Student Voices: Git Into it – An Overview of Git
Version control is at the core of every software project; to efficiently develop in a team, you must be able to work asynchronously and avoid stepping on each other’s toes. Additionally, there is the ever-looming threat of data loss, whether by accidental overwrite or hard drive failure. Git addresses all these problems by allowing you […]
Version control is at the core of every software project; to efficiently develop in a team, you must be able to work asynchronously and avoid stepping on each other’s toes. Additionally, there is the ever-looming threat of data loss, whether by accidental overwrite or hard drive failure. Git addresses all these problems by allowing you to easily push your work to a remote server, maintain different versions of the same project, and combine versions in a controlled fashion, making it an essential skill for any software developer.
Git is a flexible tool, but all version control strategies that use git manipulate two things: commits and branches. A git commit is a set of changes to a selected group of files that is tracked by git as part of a repository’s ‘history’ (side note: a git repository is simply a location in a file system that git tracks as a set of related files. Each project typically has its own repository). Commits do not record the entire state of a repository, only a particular set of changes. This means later commits are dependent on earlier ones to maintain a consistent and coherent history. Each repository starts with a single branch, often called ‘master,’ from which other branches are created. Branches are like parallel timelines of a repository. Each branch can have a unique set of commits.
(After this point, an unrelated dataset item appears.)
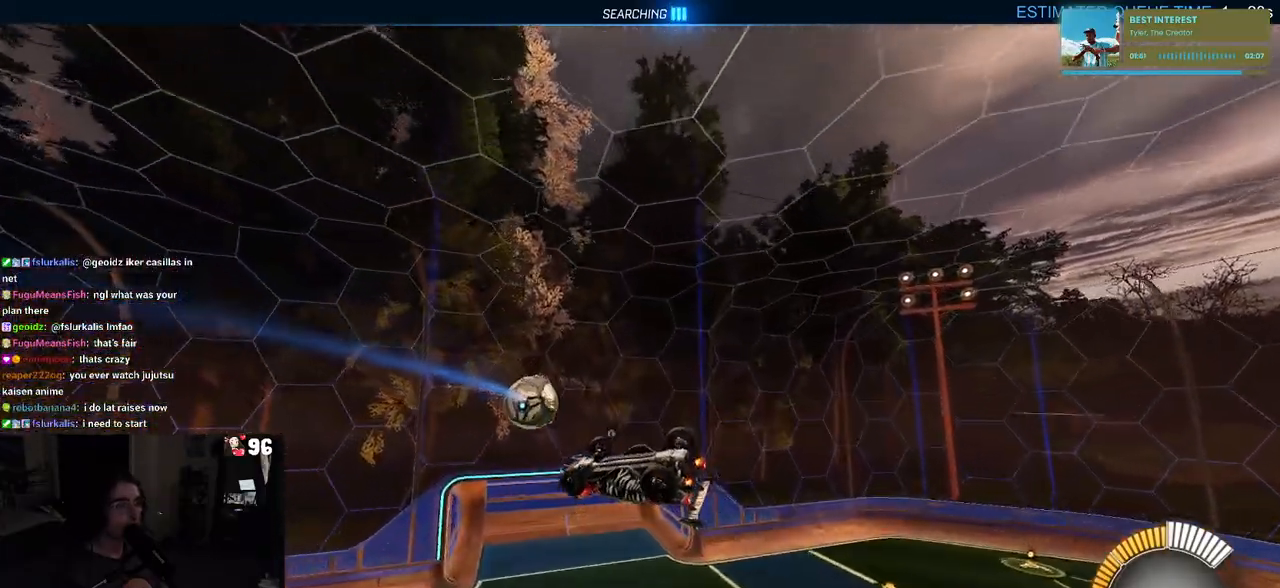
{"buttons": ["R1", "R2"], "left_stick": "center", "right_stick": "center", "events": [[267, "left_stick", "down"], [417, "R1", "down"], [483, "left_stick", "center"]]}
You could create a branch when adding a specific feature to a project, like adding authentication to a website for example. In general, new branches are created with the intent to ultimately combine your changes back into the master branch.
Let’s look at the commands you would use to create a repository with multiple branches and commits.
Git repositories are initialized with git init. This will create a hidden folder called .git which contains all git-related information for this repository.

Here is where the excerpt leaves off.